▸ **Task**: From the first line to the last, print the records exactly, leaving out the pictures.

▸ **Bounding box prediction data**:
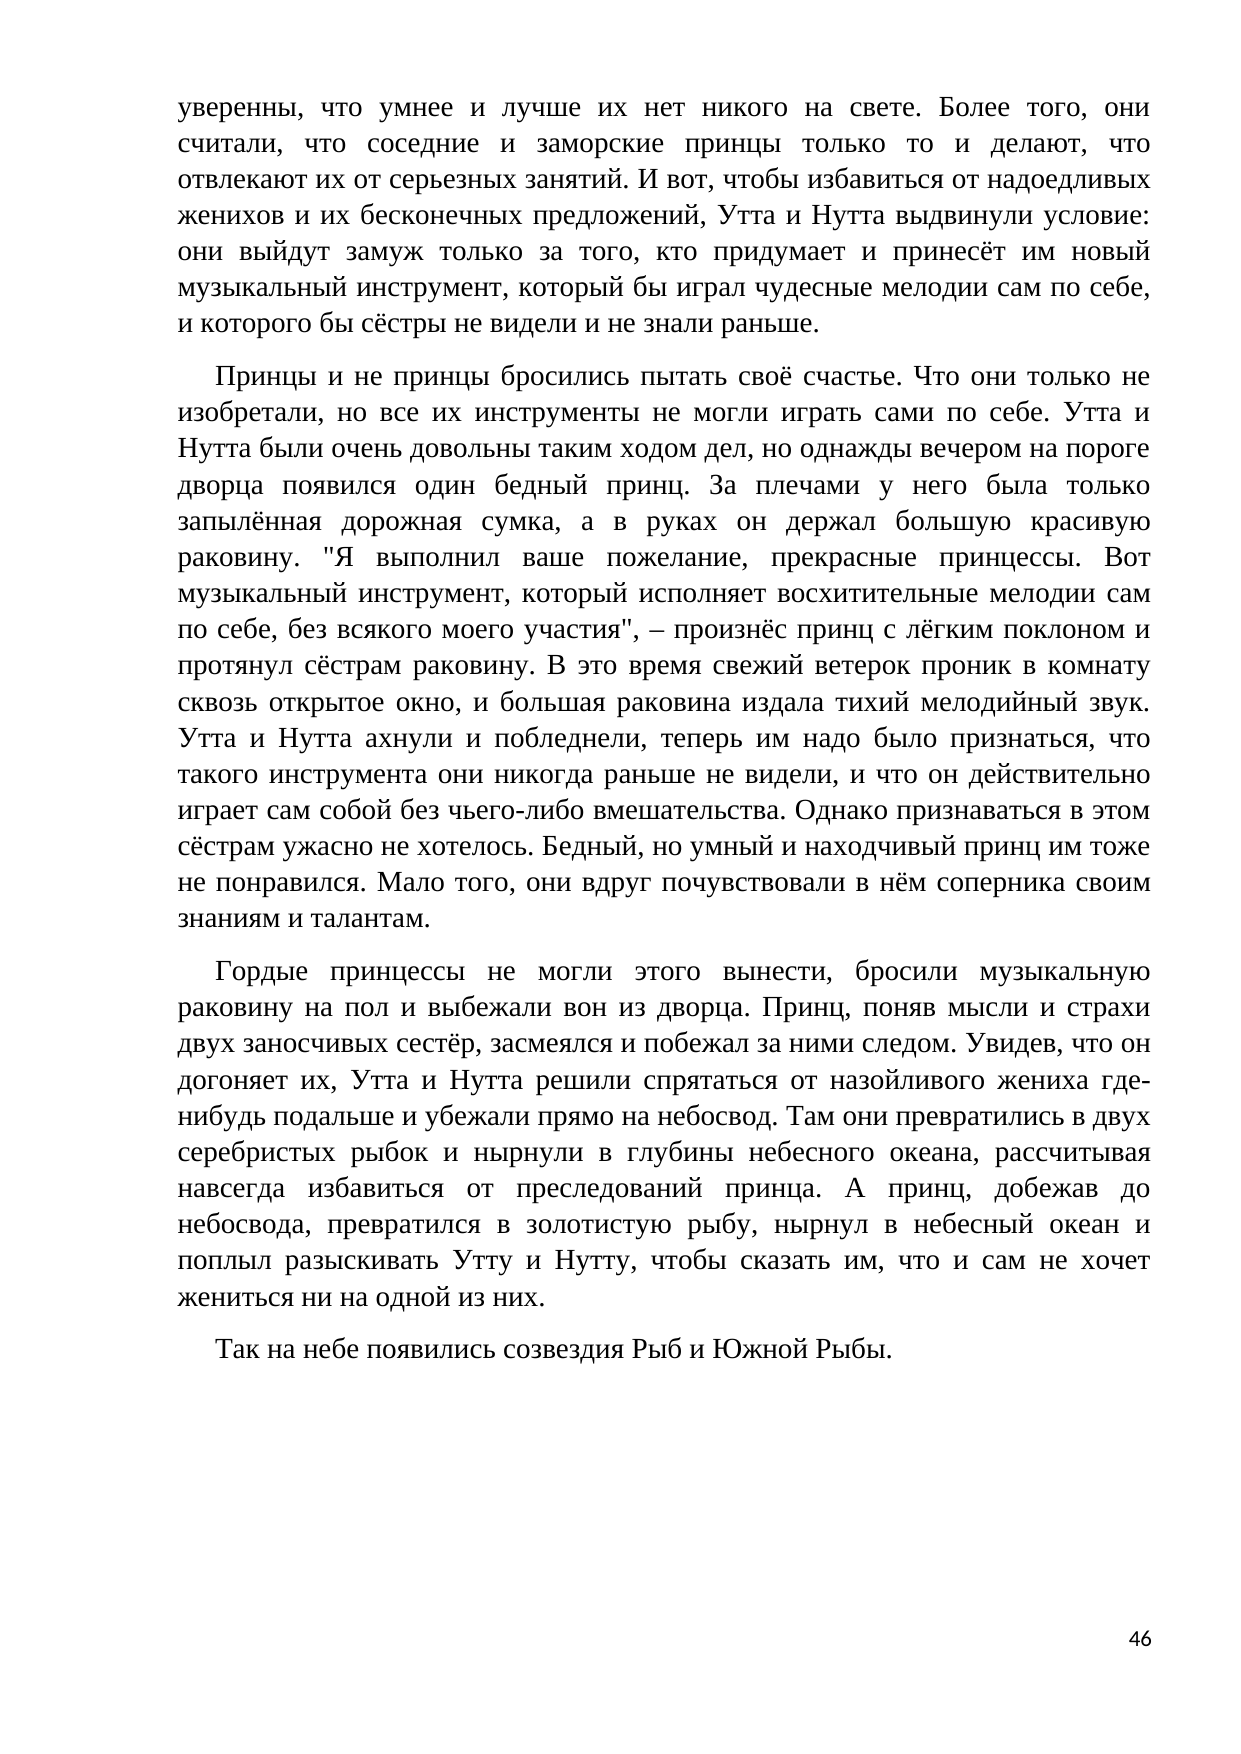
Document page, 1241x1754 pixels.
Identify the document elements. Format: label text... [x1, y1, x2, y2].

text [177, 89, 1152, 339]
text Принцы и не принцы бросились пытать своё счастье. Что они только не изобретали, но все их инструменты не могли играть сами по себе. Утта и Нутта были очень довольны таким ходом дел, но однажды вечером на пороге дворца появился один бедный принц. За плечами у него была только запылённая дорожная сумка, а в руках он держал большую красивую раковину. "Я выполнил ваше пожелание, прекрасные принцессы. Вот музыкальный инструмент, который исполняет восхитительные мелодии сам по себе, без всякого моего участия", – произнёс принц с лёгким поклоном и протянул сёстрам раковину. В это время свежий ветерок проник в комнату сквозь открытое окно, и большая раковина издала тихий мелодийный звук. Утта и Нутта ахнули и побледнели, теперь им надо было признаться, что такого инструмента они никогда раньше не видели, и что он действительно играет сам собой без чьего-либо вмешательства. Однако признаваться в этом сёстрам ужасно не хотелось. Бедный, но умный и находчивый принц им тоже не понравился. Мало того, они вдруг почувствовали в нём соперника своим знаниям и талантам. [177, 358, 1152, 934]
text Гордые принцессы не могли этого вынести, бросили музыкальную раковину на пол и выбежали вон из дворца. Принц, поняв мысли и страхи двух заносчивых сестёр, засмеялся и побежал за ними следом. Увидев, что он догоняет их, Утта и Нутта решили спрятаться от назойливого жениха где-нибудь подальше и убежали прямо на небосвод. Там они превратились в двух серебристых рыбок и нырнули в глубины небесного океана, рассчитывая навсегда избавиться от преследований принца. А принц, добежав до небосвода, превратился в золотистую рыбу, нырнул в небесный океан и поплыл разыскивать Утту и Нутту, чтобы сказать им, что и сам не хочет жениться ни на одной из них. [177, 953, 1152, 1312]
text Так на небе появились созвездия Рыб и Южной Рыбы. [177, 1331, 1152, 1365]
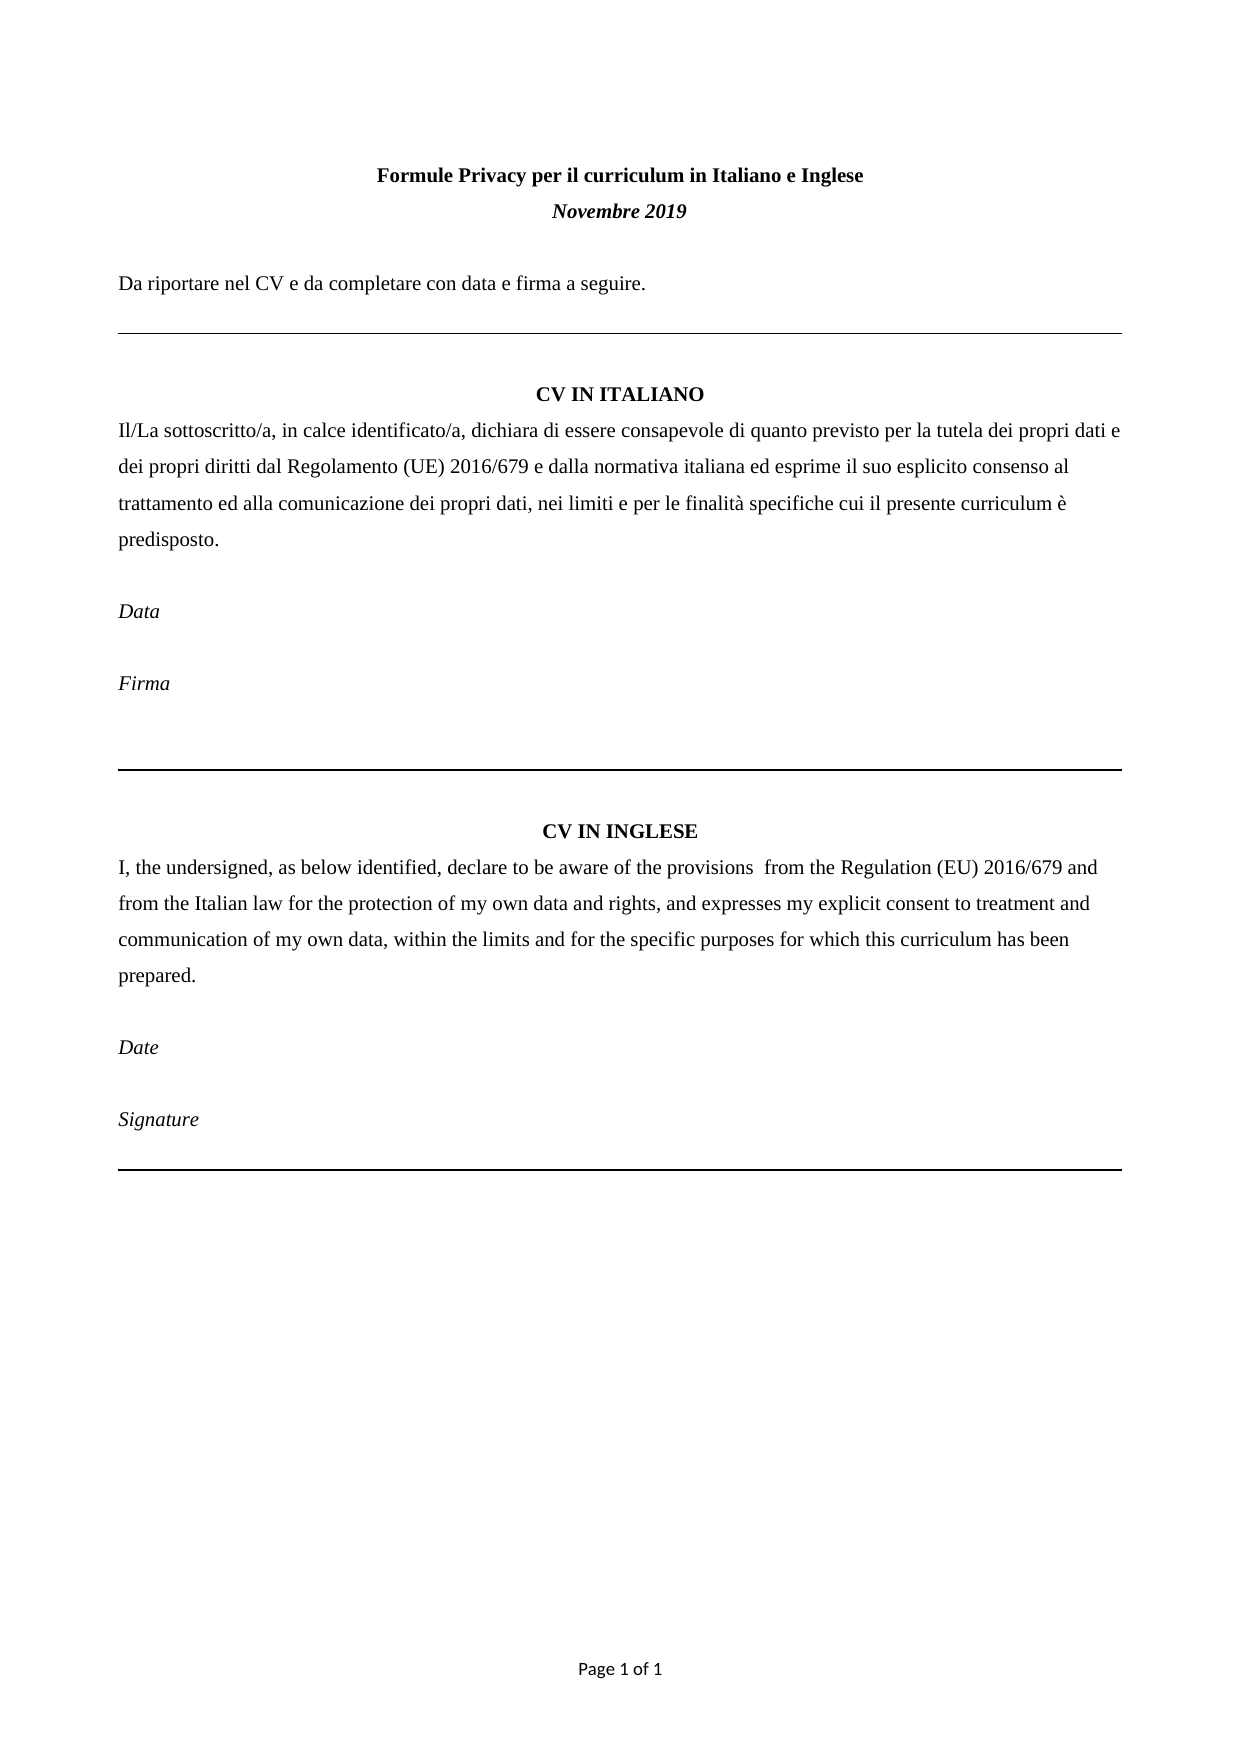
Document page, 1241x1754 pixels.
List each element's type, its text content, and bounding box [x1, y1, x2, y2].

▸ **Exercise result**:
Document page, 1241x1754 pixels.
Identify the document elements. Format: label text... [x1, y1, x2, y2].

text [177, 89, 1152, 339]
text Принцы и не принцы бросились пытать своё счастье. Что они только не изобретали, но все их инструменты не могли играть сами по себе. Утта и Нутта были очень довольны таким ходом дел, но однажды вечером на пороге дворца появился один бедный принц. За плечами у него была только запылённая дорожная сумка, а в руках он держал большую красивую раковину. "Я выполнил ваше пожелание, прекрасные принцессы. Вот музыкальный инструмент, который исполняет восхитительные мелодии сам по себе, без всякого моего участия", – произнёс принц с лёгким поклоном и протянул сёстрам раковину. В это время свежий ветерок проник в комнату сквозь открытое окно, и большая раковина издала тихий мелодийный звук. Утта и Нутта ахнули и побледнели, теперь им надо было признаться, что такого инструмента они никогда раньше не видели, и что он действительно играет сам собой без чьего-либо вмешательства. Однако признаваться в этом сёстрам ужасно не хотелось. Бедный, но умный и находчивый принц им тоже не понравился. Мало того, они вдруг почувствовали в нём соперника своим знаниям и талантам. [177, 358, 1152, 934]
text Гордые принцессы не могли этого вынести, бросили музыкальную раковину на пол и выбежали вон из дворца. Принц, поняв мысли и страхи двух заносчивых сестёр, засмеялся и побежал за ними следом. Увидев, что он догоняет их, Утта и Нутта решили спрятаться от назойливого жениха где-нибудь подальше и убежали прямо на небосвод. Там они превратились в двух серебристых рыбок и нырнули в глубины небесного океана, рассчитывая навсегда избавиться от преследований принца. А принц, добежав до небосвода, превратился в золотистую рыбу, нырнул в небесный океан и поплыл разыскивать Утту и Нутту, чтобы сказать им, что и сам не хочет жениться ни на одной из них. [177, 953, 1152, 1312]
text Так на небе появились созвездия Рыб и Южной Рыбы. [177, 1331, 1152, 1365]
Document page, 1241x1754 pixels.
List each element's type, its text content, and bounding box [x1, y1, x2, y2].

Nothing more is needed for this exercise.